Maxmemory was configured in order to ensure redis doesn’t over-utilise its k8s bounds, as well as to ensure server hosting it won’t go into a swapping frenzy.
We noticed, at times, redis was slowing down sporadically. More RCA determined that slowdown occurred whenever redis utilisation was hitting defined maxmemory. Analysing a few things, we could see a correlation between slowdowns, maxmemory, and this memory usage vs time graph.
Each time the graph fell down, we experienced a slowdown.

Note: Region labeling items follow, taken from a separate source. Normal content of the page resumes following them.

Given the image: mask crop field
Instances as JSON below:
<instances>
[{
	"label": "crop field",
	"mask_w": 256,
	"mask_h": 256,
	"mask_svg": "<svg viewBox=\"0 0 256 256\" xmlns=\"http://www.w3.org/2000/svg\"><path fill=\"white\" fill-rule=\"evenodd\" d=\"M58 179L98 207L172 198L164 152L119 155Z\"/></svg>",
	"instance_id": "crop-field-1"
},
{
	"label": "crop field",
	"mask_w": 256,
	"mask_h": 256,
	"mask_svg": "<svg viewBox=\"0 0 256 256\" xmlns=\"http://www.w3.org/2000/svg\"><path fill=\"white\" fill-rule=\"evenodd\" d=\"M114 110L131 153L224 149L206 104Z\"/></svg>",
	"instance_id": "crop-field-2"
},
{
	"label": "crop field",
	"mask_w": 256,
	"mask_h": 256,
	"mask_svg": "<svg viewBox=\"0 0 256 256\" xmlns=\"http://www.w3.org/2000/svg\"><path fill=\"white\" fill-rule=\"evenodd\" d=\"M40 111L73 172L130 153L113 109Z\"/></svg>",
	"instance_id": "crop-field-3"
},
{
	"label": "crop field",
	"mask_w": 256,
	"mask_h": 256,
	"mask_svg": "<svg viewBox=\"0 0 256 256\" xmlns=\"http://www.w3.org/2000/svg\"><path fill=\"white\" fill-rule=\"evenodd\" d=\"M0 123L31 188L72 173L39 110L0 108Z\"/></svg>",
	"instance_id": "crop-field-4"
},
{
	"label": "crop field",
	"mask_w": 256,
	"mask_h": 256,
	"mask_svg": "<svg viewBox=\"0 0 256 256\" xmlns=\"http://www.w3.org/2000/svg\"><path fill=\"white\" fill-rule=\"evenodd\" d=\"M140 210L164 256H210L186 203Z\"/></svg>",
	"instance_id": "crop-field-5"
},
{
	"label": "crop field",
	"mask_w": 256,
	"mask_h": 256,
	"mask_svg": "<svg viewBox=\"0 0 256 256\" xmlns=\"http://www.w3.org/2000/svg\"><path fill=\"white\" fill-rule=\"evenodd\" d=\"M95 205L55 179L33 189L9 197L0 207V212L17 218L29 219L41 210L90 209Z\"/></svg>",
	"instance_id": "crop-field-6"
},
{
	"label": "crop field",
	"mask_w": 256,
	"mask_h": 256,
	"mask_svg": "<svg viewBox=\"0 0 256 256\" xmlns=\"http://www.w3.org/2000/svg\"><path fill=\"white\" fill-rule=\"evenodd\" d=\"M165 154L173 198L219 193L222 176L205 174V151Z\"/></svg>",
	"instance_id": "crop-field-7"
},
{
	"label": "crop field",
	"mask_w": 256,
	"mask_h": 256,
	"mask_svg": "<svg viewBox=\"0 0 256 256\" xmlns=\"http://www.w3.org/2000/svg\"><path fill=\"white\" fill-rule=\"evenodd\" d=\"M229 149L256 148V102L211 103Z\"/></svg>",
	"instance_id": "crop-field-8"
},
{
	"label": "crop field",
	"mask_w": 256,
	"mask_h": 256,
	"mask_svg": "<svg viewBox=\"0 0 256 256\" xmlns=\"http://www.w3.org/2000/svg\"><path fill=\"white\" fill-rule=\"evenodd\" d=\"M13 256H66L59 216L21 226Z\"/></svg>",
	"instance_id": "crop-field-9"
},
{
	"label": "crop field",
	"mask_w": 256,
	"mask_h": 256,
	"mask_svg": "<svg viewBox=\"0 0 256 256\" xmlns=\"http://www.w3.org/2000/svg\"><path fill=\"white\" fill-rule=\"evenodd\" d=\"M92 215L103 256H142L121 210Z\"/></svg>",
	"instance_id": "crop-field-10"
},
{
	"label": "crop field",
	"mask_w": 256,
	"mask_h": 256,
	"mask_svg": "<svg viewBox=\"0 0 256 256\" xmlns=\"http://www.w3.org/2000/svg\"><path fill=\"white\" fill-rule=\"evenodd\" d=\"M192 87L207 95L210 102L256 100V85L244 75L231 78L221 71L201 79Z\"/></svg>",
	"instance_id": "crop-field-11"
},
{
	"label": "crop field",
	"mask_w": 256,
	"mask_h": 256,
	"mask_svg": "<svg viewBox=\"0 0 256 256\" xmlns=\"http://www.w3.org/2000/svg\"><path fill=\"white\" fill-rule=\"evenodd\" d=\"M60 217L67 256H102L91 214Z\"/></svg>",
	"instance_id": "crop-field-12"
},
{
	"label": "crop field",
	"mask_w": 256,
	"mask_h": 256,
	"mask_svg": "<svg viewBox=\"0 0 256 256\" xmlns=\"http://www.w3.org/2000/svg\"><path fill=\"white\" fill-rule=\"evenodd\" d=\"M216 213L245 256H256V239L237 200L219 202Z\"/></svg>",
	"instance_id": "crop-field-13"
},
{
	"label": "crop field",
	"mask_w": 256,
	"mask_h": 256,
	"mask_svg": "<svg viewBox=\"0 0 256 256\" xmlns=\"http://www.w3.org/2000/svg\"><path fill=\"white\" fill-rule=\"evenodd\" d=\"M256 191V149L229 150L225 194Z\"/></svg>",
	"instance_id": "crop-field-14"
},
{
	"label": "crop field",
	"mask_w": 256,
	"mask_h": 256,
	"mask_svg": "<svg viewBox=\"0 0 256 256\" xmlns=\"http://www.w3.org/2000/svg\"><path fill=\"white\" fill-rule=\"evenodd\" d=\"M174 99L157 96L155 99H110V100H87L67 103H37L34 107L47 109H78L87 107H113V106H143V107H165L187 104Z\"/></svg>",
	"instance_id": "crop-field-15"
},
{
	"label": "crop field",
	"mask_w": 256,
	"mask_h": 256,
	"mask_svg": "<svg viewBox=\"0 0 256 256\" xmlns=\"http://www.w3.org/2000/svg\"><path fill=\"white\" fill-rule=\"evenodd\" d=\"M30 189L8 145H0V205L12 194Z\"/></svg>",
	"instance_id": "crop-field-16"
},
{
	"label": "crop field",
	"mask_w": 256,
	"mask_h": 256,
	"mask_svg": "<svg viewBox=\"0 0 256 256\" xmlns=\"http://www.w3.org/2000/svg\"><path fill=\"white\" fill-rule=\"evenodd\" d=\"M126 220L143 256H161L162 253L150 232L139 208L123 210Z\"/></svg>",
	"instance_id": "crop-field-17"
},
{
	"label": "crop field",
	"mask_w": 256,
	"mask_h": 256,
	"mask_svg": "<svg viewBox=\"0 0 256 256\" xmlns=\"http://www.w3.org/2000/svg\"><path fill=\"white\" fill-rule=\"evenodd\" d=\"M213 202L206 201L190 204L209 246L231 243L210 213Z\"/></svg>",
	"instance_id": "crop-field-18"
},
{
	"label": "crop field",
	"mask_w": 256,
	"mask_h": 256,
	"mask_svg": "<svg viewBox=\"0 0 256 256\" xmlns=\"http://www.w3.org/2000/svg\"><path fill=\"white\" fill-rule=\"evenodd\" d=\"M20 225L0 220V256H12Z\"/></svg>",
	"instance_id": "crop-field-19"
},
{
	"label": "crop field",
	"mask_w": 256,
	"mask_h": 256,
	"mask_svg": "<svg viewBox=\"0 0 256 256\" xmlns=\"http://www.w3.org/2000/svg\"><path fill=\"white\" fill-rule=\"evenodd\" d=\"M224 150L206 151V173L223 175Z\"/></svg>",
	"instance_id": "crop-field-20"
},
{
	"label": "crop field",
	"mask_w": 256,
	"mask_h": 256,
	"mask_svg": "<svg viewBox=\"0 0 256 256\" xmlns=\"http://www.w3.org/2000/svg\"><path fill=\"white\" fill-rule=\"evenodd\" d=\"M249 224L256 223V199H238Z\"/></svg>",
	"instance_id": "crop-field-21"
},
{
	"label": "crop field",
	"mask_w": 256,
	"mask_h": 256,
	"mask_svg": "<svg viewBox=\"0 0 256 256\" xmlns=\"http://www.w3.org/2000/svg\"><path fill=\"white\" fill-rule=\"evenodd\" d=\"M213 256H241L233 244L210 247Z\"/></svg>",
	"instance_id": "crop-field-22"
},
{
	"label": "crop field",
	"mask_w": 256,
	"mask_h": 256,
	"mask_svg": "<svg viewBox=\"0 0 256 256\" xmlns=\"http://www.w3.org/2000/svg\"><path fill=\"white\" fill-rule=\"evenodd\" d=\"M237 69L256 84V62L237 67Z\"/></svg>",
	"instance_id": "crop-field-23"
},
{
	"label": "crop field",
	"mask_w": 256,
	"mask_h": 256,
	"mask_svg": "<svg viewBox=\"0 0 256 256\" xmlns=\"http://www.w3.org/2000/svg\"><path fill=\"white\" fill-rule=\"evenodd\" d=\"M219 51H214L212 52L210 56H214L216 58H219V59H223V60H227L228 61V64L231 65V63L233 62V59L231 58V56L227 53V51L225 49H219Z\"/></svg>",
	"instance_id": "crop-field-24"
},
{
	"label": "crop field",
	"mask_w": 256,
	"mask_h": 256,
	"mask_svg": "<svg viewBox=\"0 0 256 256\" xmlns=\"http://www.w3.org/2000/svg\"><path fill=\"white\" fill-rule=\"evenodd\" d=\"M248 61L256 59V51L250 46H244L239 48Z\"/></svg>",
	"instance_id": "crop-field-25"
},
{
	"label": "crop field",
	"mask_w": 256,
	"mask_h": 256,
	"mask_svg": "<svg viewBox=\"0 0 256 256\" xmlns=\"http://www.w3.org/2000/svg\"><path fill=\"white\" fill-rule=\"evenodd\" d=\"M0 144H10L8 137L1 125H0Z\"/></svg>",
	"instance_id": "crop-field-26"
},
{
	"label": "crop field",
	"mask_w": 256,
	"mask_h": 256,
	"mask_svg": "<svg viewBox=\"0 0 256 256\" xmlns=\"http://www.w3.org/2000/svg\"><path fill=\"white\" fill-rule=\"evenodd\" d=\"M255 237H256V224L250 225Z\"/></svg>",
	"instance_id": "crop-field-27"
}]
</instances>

According to eviction policy, after hitting maxmemory, any key, which is least recently used will be evicted. Seeing the graph, we could see a key with large value was being evicted (as memory usage was falling down to 20% all of a sudden). Drilling down a bit from redis events, we realised the key being evicted was bootinfo
.
Now, we could establish the causation. bootinfo
is a hashmap, which stores bootinfo meta, per user, with user as a hash key. However, when redis reaches maxmemory, it evicts a key, not a hashmap’s key, hence, it was dropping entire bootinfo object. This caused bootinfo cache to be dropped and reloaded for all users every time we hit max memory. This caused huge sudden surge in network input to redis, causing the slowdown.
To fix this, we decided to convert hashmaps to keys.
bootinfo: {
user1: meta1,
user2: meta2,
}
We converted this to
bootinfo|user1: meta1,
bootinfo|user2: meta2
This ensured that very small chunk of bootinfo will be evicted, not entire object.
Following the above change, memory usage vs time graph got converted to this.
As visible, entire cache memory is being fully utilised, instead of sporadic memory evictions.
Another improvement we saw was reduced network in to redis cache. As you can see from following graph, network in has been reduced to lesser than half. (Upper line is network out, lower line is network in)
(left = with hashmap, right = with concatenated keys)
Hence, a quick deduction was, using simple concatenations of keys instead of hashmaps is better and performant if redis is being used as a LRU cache.